Later, when discussing the theory that modern-day masculinity is expressed by emotional distance, Strömquist again avoids telling the reader whether she believes this to be true, skirting any bold or clear statements: “I’m saying this MIGHT be the case!! It doesn’t HAVE to be the case. Calm down! I’m not saying this is ‘good’ or ‘bad!’ I’m just saying that the result is NO LOVE.”
For a book lampooning how late capitalism has made us shallow, The Reddest Rose is also awfully shallow. I longed for the author’s own observations, beliefs, or anecdotes—or at least, as in Fruit of Knowledge, I hoped she’d confess to feeling something. The narrator has more in common with that lollipop of DiCaprio’s than she’d care to admit: “I don’t feel it.”
From “Fruit Of Knowledge: The Vulva vs. The Patriarchy”
The Reddest Rose borrows its title from the modernist poet H.D., who, Strömquist writes, “had a great talent, or propensity, for falling in love.” The title is apt, because it emphasizes the book’s strongest section. At its start, seventy-four-year-old H.D. lies in a Swiss sanitorium. A journalist visits her bedside.
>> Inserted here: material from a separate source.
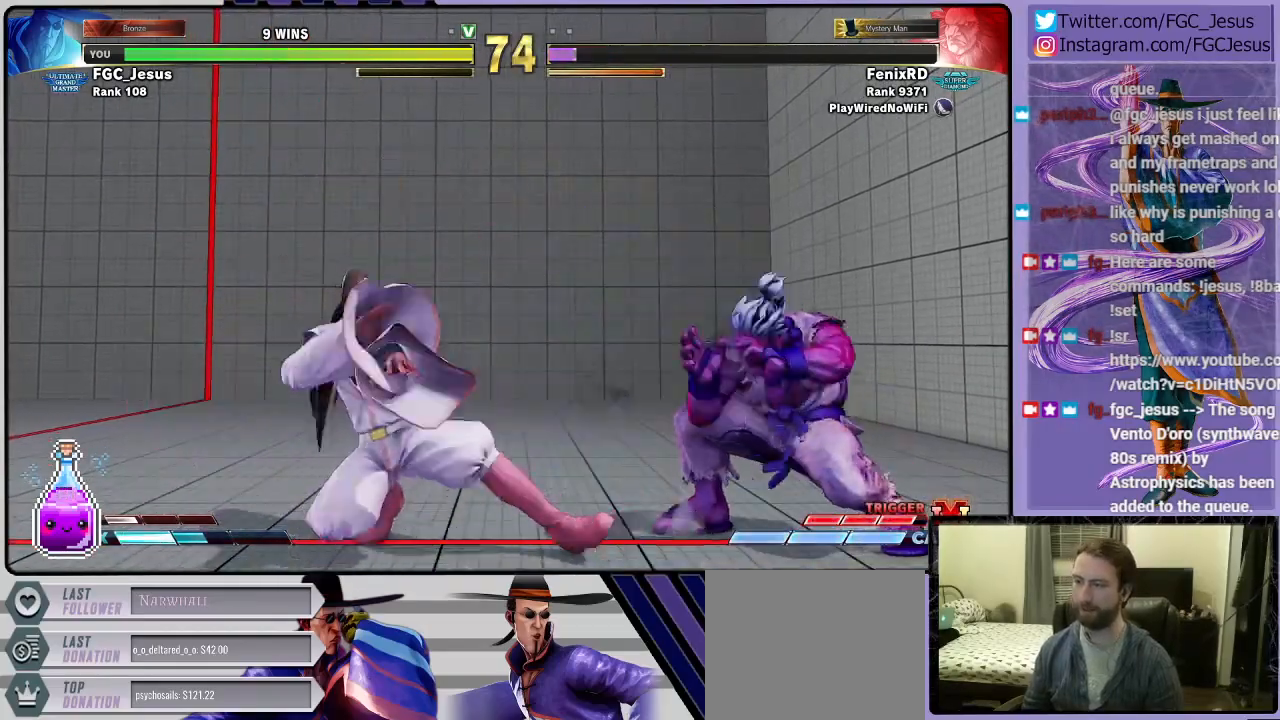
{"buttons": ["DPAD_DOWN", "DPAD_LEFT"], "left_stick": "center", "right_stick": "center", "events": [[34, "DPAD_DOWN", "down"], [67, "DPAD_DOWN", "up"], [67, "DPAD_LEFT", "up"], [67, "DPAD_RIGHT", "down"], [67, "TRIANGLE", "up"], [167, "CIRCLE", "down"], [167, "DPAD_LEFT", "down"], [167, "DPAD_RIGHT", "up"], [201, "CIRCLE", "up"], [234, "DPAD_DOWN", "down"]]}
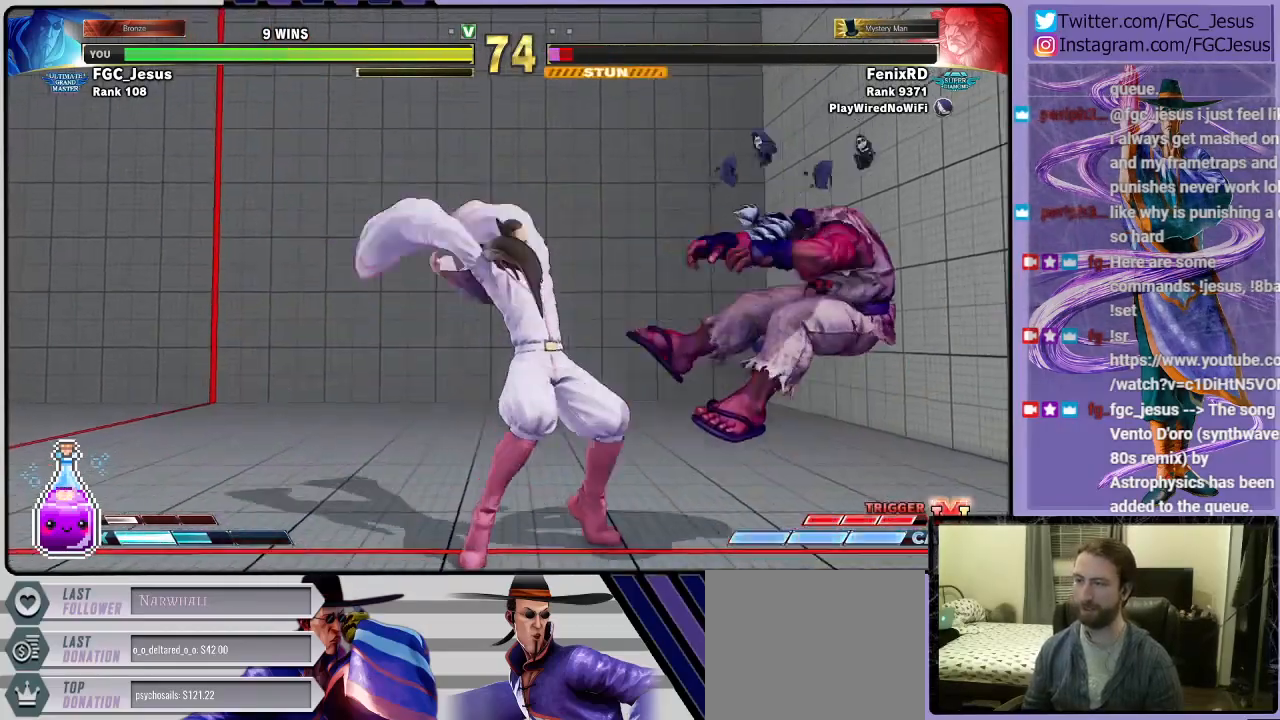
{"buttons": ["SQUARE", "DPAD_UP", "DPAD_LEFT"], "left_stick": "center", "right_stick": "center", "events": [[467, "DPAD_DOWN", "up"], [467, "DPAD_UP", "down"], [500, "SQUARE", "down"]]}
Awestruck with love, H.D. writes this poem: “Why did you come / to trouble my decline? / I am old (I was old till you came); / the reddest rose unfolds, / (which is ridiculous / in this time, this place . . .”
Strömquist seems to take a special, gleeful interest in telling H.D.’s stories, the wild highs—the queer love triangles, the dolphins from another dimension, Freud and Ezra Pound and D.H. Lawrence and lesbian heiresses! The art shifts too. In the book’s first three sections, I found myself longing for white space, for breath, because the pages are text heavy—sometimes with captions, dialogue, footnotes, and narration all in one panel. It’s funny, yes, to see philosophers vie for space with pop stars, but it can feel chaotic. Yet the pacing is perfectly balanced in the long third section about H.D., and the splash pages—dramatic, full-page panels—are beautifully detailed.
When Strömquist writes and draws about literary history—H.D., The Little Prince, Anna Karenina—the quality of the illustrations soars, as does the page composition and the conversation between text and art. Strömquist is skilled at finding the exact right moment to include color: H.D.’s mystical blue and pink, dolphins, the Little Prince’s red rose, and Ariadne’s red thread. In these sections, the balance between Strömquist’s research and all-caps comedy feels just right. I even understand the narrator more: her attention is akin to approval.
So is the feeling of falling in love—allowing yourself to succumb to irrational ecstasy—increasingly rare? To borrow a phrase from Strömquist by way of Melissa Bowers: “Maybe, my friends!!! Maybe, maybe!!!!!”
What I can say for sure: this book would be fun, light fodder for a dinner party, a book to leaf through and debate while laughing about contemporary humanity’s least appealing, consumerist traits—those people, over there, the ones who don’t feel it.
The Reddest Rose: Romantic Love from the Ancient Greeks to Reality TV by Liv Strömquist, translated from the Swedish by Melissa Bowers (Fantagraphics, 2023).